Election 2022: Federal department refers advertising material to AEC

By Anna Macdonald

May 19, 2022

Greg Hunt
Health minister Greg Hunt. (AAP Image/Mick Tsikas)

The federal Department of Health has referred advertising material to the Australian Electoral Commission (AEC) over the use of the department’s Health Funding Facts web page in advertising material.

“The Department takes the Caretaker Conventions seriously and applies them as intended,” a statement by the department read. 

The last change to the website was on April 11 to correct a date, and following that no other changes have been made.

The advertisement in question is a Liberal election campaign advert titled ‘Get the facts on Medicare’, which asks the audience to go to the aforementioned website, with the line: ‘Labor doesn’t have a plan, so they’re telling lies about Medicare… Again’.

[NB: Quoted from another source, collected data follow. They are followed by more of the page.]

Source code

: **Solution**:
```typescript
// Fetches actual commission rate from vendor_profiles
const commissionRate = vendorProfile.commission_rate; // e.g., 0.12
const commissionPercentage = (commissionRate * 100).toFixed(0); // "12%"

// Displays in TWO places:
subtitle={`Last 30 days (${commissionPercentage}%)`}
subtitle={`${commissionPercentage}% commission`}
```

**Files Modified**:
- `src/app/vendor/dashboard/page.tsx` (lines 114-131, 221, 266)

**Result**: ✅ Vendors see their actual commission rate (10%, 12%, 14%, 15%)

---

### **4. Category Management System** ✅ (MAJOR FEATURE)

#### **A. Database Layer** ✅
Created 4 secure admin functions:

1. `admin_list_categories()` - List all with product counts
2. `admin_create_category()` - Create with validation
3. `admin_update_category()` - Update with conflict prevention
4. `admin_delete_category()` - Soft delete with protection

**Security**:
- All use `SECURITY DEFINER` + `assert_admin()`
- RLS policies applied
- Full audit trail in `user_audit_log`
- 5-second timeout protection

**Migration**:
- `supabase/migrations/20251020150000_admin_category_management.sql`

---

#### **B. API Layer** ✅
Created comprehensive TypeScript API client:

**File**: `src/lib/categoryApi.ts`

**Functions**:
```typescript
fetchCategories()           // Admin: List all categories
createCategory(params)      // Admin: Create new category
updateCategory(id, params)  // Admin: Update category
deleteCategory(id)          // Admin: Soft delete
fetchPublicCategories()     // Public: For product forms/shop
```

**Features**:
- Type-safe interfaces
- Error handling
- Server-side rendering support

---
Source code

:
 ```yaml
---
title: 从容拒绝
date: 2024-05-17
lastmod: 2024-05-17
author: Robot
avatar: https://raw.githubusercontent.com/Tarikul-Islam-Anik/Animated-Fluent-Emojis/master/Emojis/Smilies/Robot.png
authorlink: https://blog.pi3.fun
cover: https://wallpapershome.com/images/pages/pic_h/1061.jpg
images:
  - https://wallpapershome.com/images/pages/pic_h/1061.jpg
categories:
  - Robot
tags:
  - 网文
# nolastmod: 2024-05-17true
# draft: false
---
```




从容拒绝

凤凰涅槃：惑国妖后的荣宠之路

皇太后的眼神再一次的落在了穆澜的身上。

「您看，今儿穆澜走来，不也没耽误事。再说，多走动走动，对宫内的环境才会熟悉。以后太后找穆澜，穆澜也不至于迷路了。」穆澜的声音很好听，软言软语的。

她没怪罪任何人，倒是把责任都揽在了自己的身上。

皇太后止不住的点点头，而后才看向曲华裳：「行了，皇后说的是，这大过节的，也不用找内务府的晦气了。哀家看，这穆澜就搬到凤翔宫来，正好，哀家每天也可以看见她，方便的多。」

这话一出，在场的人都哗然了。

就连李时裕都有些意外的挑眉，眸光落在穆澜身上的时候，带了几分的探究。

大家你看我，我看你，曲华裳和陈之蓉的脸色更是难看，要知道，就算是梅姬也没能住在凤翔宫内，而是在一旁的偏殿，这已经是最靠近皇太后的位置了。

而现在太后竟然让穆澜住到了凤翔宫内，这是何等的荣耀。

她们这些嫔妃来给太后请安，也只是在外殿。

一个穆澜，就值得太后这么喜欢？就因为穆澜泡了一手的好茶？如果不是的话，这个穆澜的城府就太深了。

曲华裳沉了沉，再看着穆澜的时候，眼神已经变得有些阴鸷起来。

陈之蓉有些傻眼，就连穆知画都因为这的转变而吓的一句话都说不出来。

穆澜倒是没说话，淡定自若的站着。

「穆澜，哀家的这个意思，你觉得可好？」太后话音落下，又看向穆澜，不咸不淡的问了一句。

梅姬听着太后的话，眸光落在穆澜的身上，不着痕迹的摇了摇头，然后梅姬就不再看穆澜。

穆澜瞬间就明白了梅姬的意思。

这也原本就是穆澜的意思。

At the bottom of the advertisement is the legally required authorisation, naming it as a Liberal party advert. 

According to the Sydney Morning Herald, shadow minister for health and ageing Mark Butler made the complaint to the department’s secretary, Brendan Murphy, on Monday, expressing concern the advertisement legitimises the policital message because it links to a government website.

Health minister Greg Hunt reportedly argued back, pointing to the use of the NDIS logo on Labor’s advertising materials.

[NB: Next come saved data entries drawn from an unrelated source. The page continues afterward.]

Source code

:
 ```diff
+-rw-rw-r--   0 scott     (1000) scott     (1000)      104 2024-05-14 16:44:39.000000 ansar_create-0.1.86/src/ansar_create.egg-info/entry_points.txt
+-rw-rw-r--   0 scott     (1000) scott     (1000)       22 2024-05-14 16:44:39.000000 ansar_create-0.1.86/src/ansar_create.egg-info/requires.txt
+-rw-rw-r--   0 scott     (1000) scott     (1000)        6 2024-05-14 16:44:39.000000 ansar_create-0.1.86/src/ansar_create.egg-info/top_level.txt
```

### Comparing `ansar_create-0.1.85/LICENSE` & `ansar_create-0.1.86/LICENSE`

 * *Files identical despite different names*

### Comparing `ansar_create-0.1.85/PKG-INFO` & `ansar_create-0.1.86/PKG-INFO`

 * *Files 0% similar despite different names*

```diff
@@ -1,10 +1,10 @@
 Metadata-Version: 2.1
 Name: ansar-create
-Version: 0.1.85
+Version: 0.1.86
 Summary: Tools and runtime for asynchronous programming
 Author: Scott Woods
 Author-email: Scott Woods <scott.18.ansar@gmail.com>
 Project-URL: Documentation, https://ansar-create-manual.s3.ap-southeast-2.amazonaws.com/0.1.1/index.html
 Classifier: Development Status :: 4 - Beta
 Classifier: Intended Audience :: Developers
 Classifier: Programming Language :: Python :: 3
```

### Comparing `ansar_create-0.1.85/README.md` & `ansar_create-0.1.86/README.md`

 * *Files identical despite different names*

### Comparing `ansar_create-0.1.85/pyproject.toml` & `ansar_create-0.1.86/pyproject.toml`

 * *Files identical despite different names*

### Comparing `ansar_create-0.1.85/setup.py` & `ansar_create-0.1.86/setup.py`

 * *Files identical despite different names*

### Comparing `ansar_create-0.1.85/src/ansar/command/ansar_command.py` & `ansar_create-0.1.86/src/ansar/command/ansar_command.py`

In the guidelines on caretaker conventions by the Department of the Prime Minister and Cabinet, campaigns highlighting the role of a political party in an area of contention should be discontinued. 

The guidelines continue to state agencies should not actively distribute advertising material, but passive distribution was acceptable. 

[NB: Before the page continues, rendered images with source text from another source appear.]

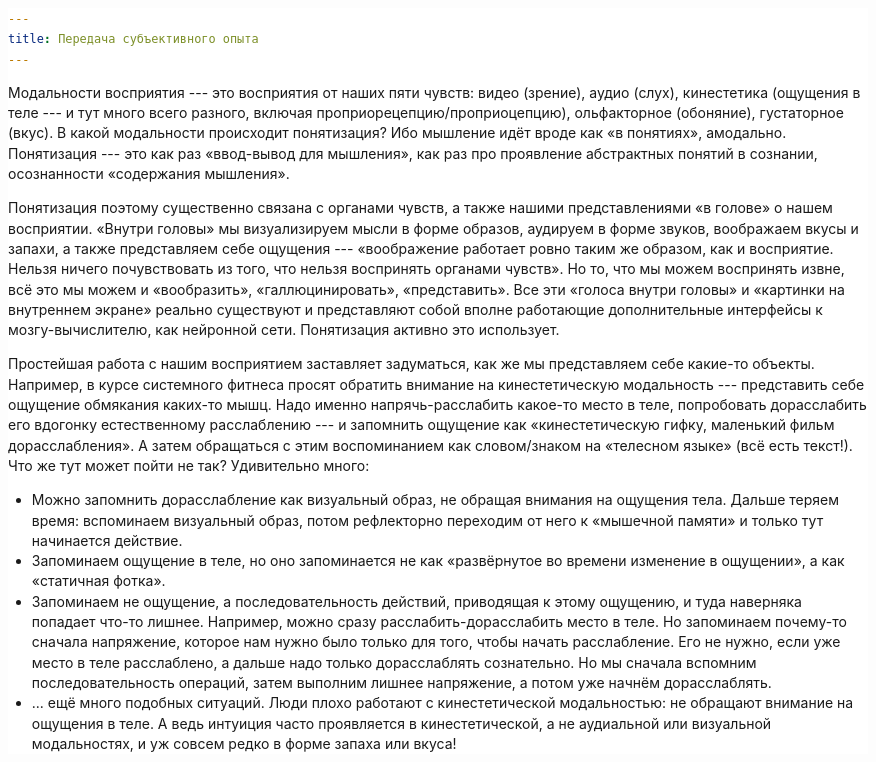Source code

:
 ```yaml
---
title: Передача субъективного опыта
---
```


Модальности восприятия --- это восприятия от наших пяти чувств: видео
(зрение), аудио (слух), кинестетика (ощущения в теле --- и тут много
всего разного, включая проприорецепцию/проприоцепцию), ольфакторное
(обоняние), густаторное (вкус). В какой модальности происходит
понятизация? Ибо мышление идёт вроде как «в понятиях», амодально.
Понятизация --- это как раз «ввод-вывод для мышления», как раз про
проявление абстрактных понятий в сознании, осознанности «содержания
мышления».

Понятизация поэтому существенно связана с органами чувств, а также
нашими представлениями «в голове» о нашем восприятии. «Внутри головы» мы
визуализируем мысли в форме образов, аудируем в форме звуков, воображаем
вкусы и запахи, а также представляем себе ощущения --- «воображение
работает ровно таким же образом, как и восприятие. Нельзя ничего
почувствовать из того, что нельзя воспринять органами чувств». Но то,
что мы можем воспринять извне, всё это мы можем и «вообразить»,
«галлюцинировать», «представить». Все эти «голоса внутри головы» и
«картинки на внутреннем экране» реально существуют и представляют собой
вполне работающие дополнительные интерфейсы к мозгу-вычислителю, как
нейронной сети. Понятизация активно это использует.

Простейшая работа с нашим восприятием заставляет задуматься, как же мы
представляем себе какие-то объекты. Например, в курсе системного фитнеса
просят обратить внимание на кинестетическую модальность --- представить
себе ощущение обмякания каких-то мышц. Надо именно напрячь-расслабить
какое-то место в теле, попробовать дорасслабить его вдогонку
естественному расслаблению --- и запомнить ощущение как «кинестетическую
гифку, маленький фильм дорасслабления». А затем обращаться с этим
воспоминанием как словом/знаком на «телесном языке» (всё есть текст!).
Что же тут может пойти не так? Удивительно много:

-   Можно запомнить дорасслабление как визуальный образ, не обращая
    внимания на ощущения тела. Дальше теряем время: вспоминаем
    визуальный образ, потом рефлекторно переходим от него к «мышечной
    памяти» и только тут начинается действие.
-   Запоминаем ощущение в теле, но оно запоминается не как «развёрнутое
    во времени изменение в ощущении», а как «статичная фотка».
-   Запоминаем не ощущение, а последовательность действий, приводящая к
    этому ощущению, и туда наверняка попадает что-то лишнее. Например,
    можно сразу расслабить-дорасслабить место в теле. Но запоминаем
    почему-то сначала напряжение, которое нам нужно было только для
    того, чтобы начать расслабление. Его не нужно, если уже место в теле
    расслаблено, а дальше надо только дорасслаблять сознательно. Но мы
    сначала вспомним последовательность операций, затем выполним лишнее
    напряжение, а потом уже начнём дорасслаблять.
-   ... ещё много подобных ситуаций. Люди плохо работают с
    кинестетической модальностью: не обращают внимание на ощущения в
    теле. А ведь интуиция часто проявляется в кинестетической, а не
    аудиальной или визуальной модальностях, и уж совсем редко в форме
    запаха или вкуса!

Rules surrounding political advertisements during an election campaign are split between the AEC and the Australian Communications and Media Authority (ACMA). The former regulates matters such as proper authorisation and messaging on how to vote, and the latter regulating broadcast rules, including the television blackout period. 

The AEC has continuously stated it does not regulate truth in political advertising, encouraging voters to check the source in the authorisation.